Home / Top 3 News / Uses of the Equal Sign and Equation Types in Middle School Mathematics Textbooks Dan Siebert recently had a paper titled “Uses of the Equal Sign and Equation Types in Middle School Mathematics Textbooks” published in the conference proceedings for the Psychology of Mathematics Education – North America conference. Dan has answered a few questions about this paper below:

Who were your co-authors on this paper?

Chelsea Dickson

Who would you say is the target audience for this paper?

Math Education Researchers

What is the big problem you hoped to address with this paper?

To better understand what meanings of the equal sign are used in secondary school mathematics and how to decipher which meaning is appropriate in a particular context.

What are some of the key ideas in the article?

We found that middle school curricula use three different meanings of the equal sign: operational, relational, and assignment. We also found that which meaning was appropriate for a particular equation depended on the type of equation it was.

What are some of the main ideas you hope your audience will take from the article?

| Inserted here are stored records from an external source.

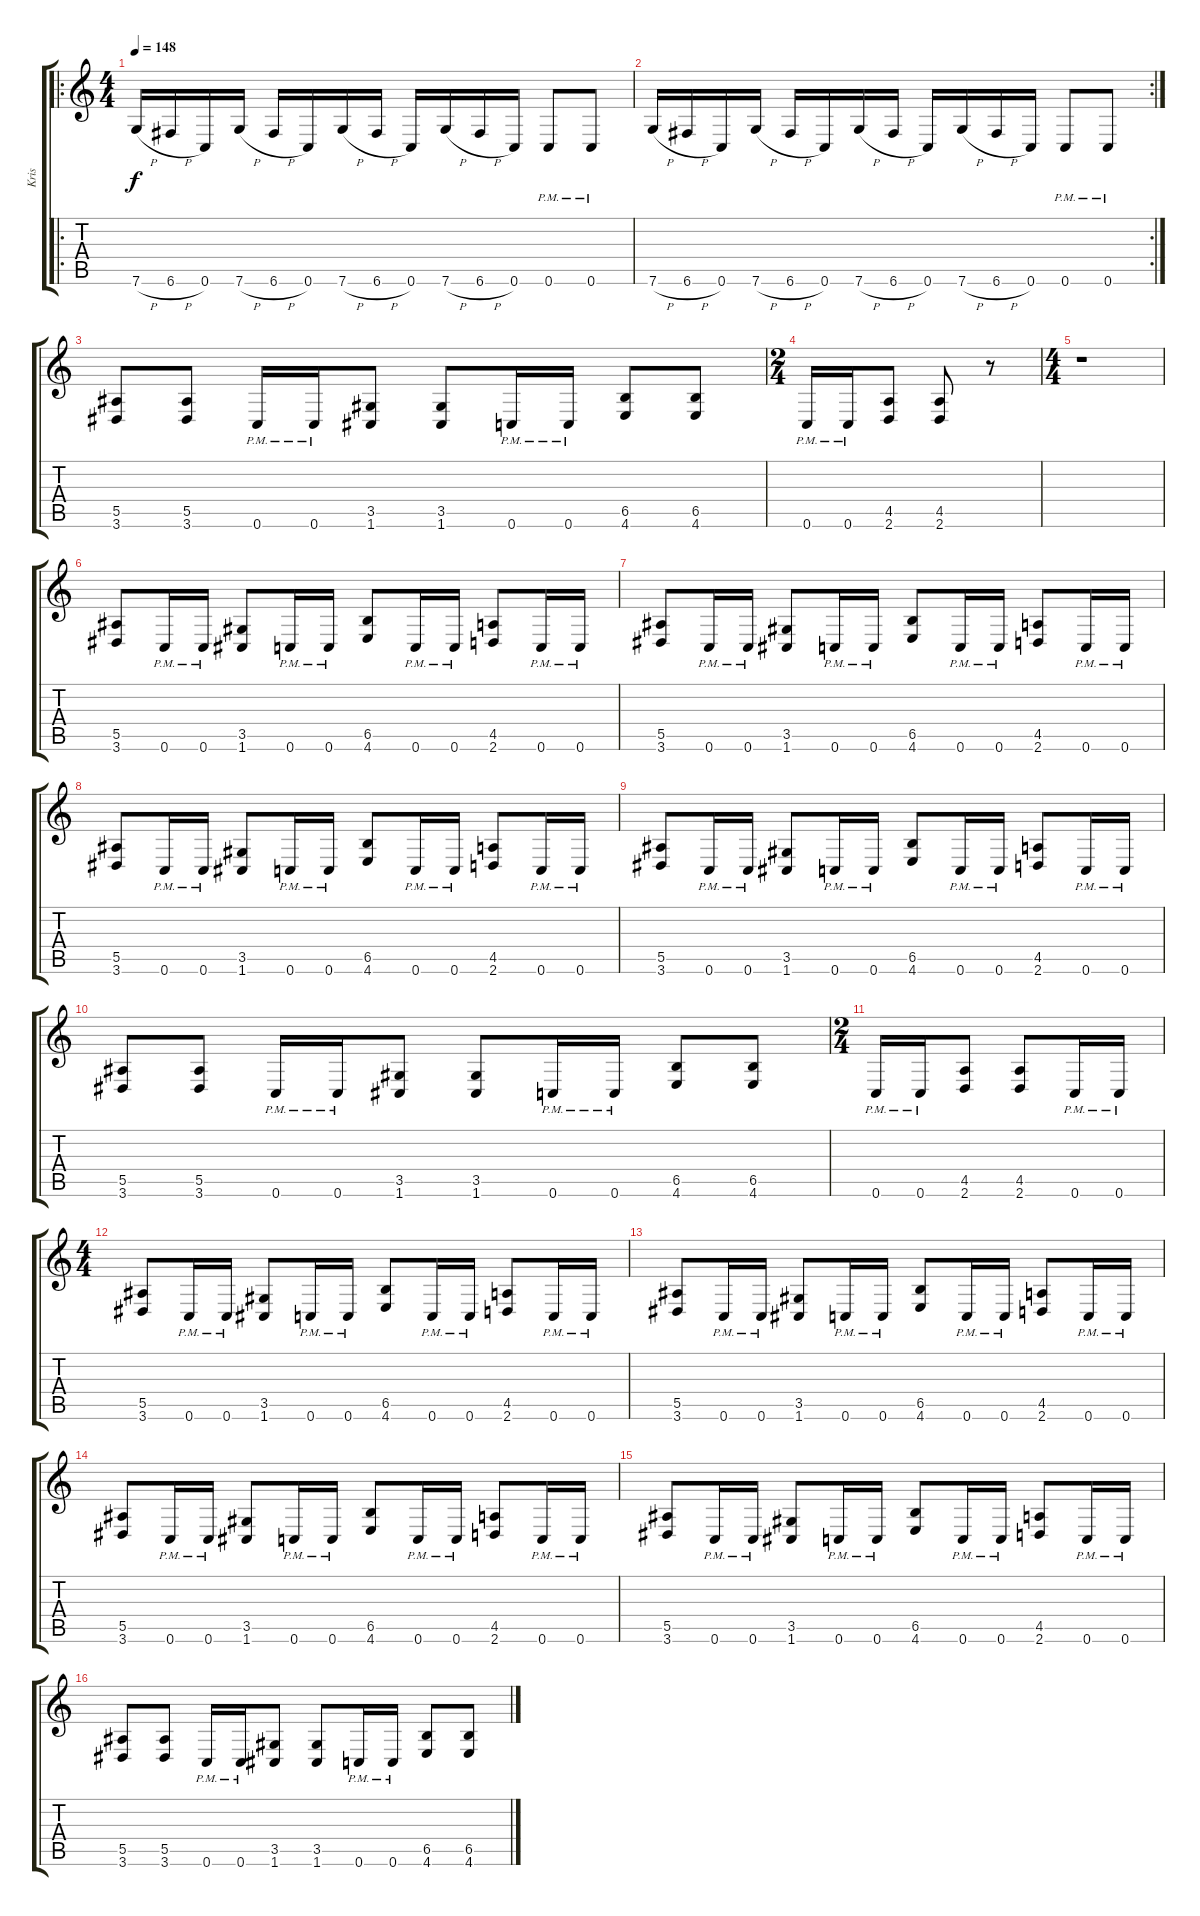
\track ("Kris" "Kris") {instrument distortionguitar}
\staff {score tabs}
\tuning (C4 G3 Eb3 Bb2 F2 C2) {hide}
\ro
\ts (4 4)
\tempo 148
\clef g2
\ks c
7.6{h}.16{dy f} 6.6{h}.16 0.6.16 7.6{h}.16 6.6{h}.16 0.6.16 7.6{h}.16 6.6{h}.16 0.6.16 7.6{h}.16 6.6{h}.16 0.6.16 0.6{pm}.8 0.6{pm}.8 |
\rc 2
7.6{h}.16 6.6{h}.16 0.6.16 7.6{h}.16 6.6{h}.16 0.6.16 7.6{h}.16 6.6{h}.16 0.6.16 7.6{h}.16 6.6{h}.16 0.6.16 0.6{pm}.8 0.6{pm}.8 |
(5.5 3.6).8 (5.5 3.6).8 0.6{pm}.16 0.6{pm}.16 (3.5 1.6).8 (3.5 1.6).8 0.6{pm}.16 0.6{pm}.16 (6.5 4.6).8 (6.5 4.6).8 |
\ts (2 4)
0.6{pm}.16 0.6{pm}.16 (4.5 2.6).8 (4.5 2.6).8 r.8 |
\ts (4 4)
r.1 |
(5.5 3.6).8 0.6{pm}.16 0.6{pm}.16 (3.5 1.6).8 0.6{pm}.16 0.6{pm}.16 (6.5 4.6).8 0.6{pm}.16 0.6{pm}.16 (4.5 2.6).8 0.6{pm}.16 0.6{pm}.16 |
(5.5 3.6).8 0.6{pm}.16 0.6{pm}.16 (3.5 1.6).8 0.6{pm}.16 0.6{pm}.16 (6.5 4.6).8 0.6{pm}.16 0.6{pm}.16 (4.5 2.6).8 0.6{pm}.16 0.6{pm}.16 |
(5.5 3.6).8 0.6{pm}.16 0.6{pm}.16 (3.5 1.6).8 0.6{pm}.16 0.6{pm}.16 (6.5 4.6).8 0.6{pm}.16 0.6{pm}.16 (4.5 2.6).8 0.6{pm}.16 0.6{pm}.16 |
(5.5 3.6).8 0.6{pm}.16 0.6{pm}.16 (3.5 1.6).8 0.6{pm}.16 0.6{pm}.16 (6.5 4.6).8 0.6{pm}.16 0.6{pm}.16 (4.5 2.6).8 0.6{pm}.16 0.6{pm}.16 |
(5.5 3.6).8 (5.5 3.6).8 0.6{pm}.16 0.6{pm}.16 (3.5 1.6).8 (3.5 1.6).8 0.6{pm}.16 0.6{pm}.16 (6.5 4.6).8 (6.5 4.6).8 |
\ts (2 4)
0.6{pm}.16 0.6{pm}.16 (4.5 2.6).8 (4.5 2.6).8 0.6{pm}.16 0.6{pm}.16 |
\ts (4 4)
(5.5 3.6).8 0.6{pm}.16 0.6{pm}.16 (3.5 1.6).8 0.6{pm}.16 0.6{pm}.16 (6.5 4.6).8 0.6{pm}.16 0.6{pm}.16 (4.5 2.6).8 0.6{pm}.16 0.6{pm}.16 |
(5.5 3.6).8 0.6{pm}.16 0.6{pm}.16 (3.5 1.6).8 0.6{pm}.16 0.6{pm}.16 (6.5 4.6).8 0.6{pm}.16 0.6{pm}.16 (4.5 2.6).8 0.6{pm}.16 0.6{pm}.16 |
(5.5 3.6).8 0.6{pm}.16 0.6{pm}.16 (3.5 1.6).8 0.6{pm}.16 0.6{pm}.16 (6.5 4.6).8 0.6{pm}.16 0.6{pm}.16 (4.5 2.6).8 0.6{pm}.16 0.6{pm}.16 |
(5.5 3.6).8 0.6{pm}.16 0.6{pm}.16 (3.5 1.6).8 0.6{pm}.16 0.6{pm}.16 (6.5 4.6).8 0.6{pm}.16 0.6{pm}.16 (4.5 2.6).8 0.6{pm}.16 0.6{pm}.16 |
(5.5 3.6).8 (5.5 3.6).8 0.6{pm}.16 0.6{pm}.16 (3.5 1.6).8 (3.5 1.6).8 0.6{pm}.16 0.6{pm}.16 (6.5 4.6).8 (6.5 4.6).8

Rather than teaching students to always think of the equal sign relationally, we believe that students should learn all three meanings of the equal sign and when to use them.

Abstract:

Research suggests that students’ difficulties in studying algebraic topics in middle school can be remedied at least in part by teaching students to use a relational meaning for the equal sign to reason about equations. However, little empirical research has been done to investigate what meanings for the equal sign and equation types are common in middle school mathematics. This study examines two series of 7th and 8th grade mathematics textbooks to identify what equal sign meanings and equation types are being used in middle school mathematics. Three meanings for the equal sign were used in all four textbooks, and each equation type was typically associated with only one meaning of the equal sign. The results imply that students need to develop three different meanings for the equal sign to succeed in middle school mathematics, and that recognizing equation types can help indicate which meaning of the equal sign is being used.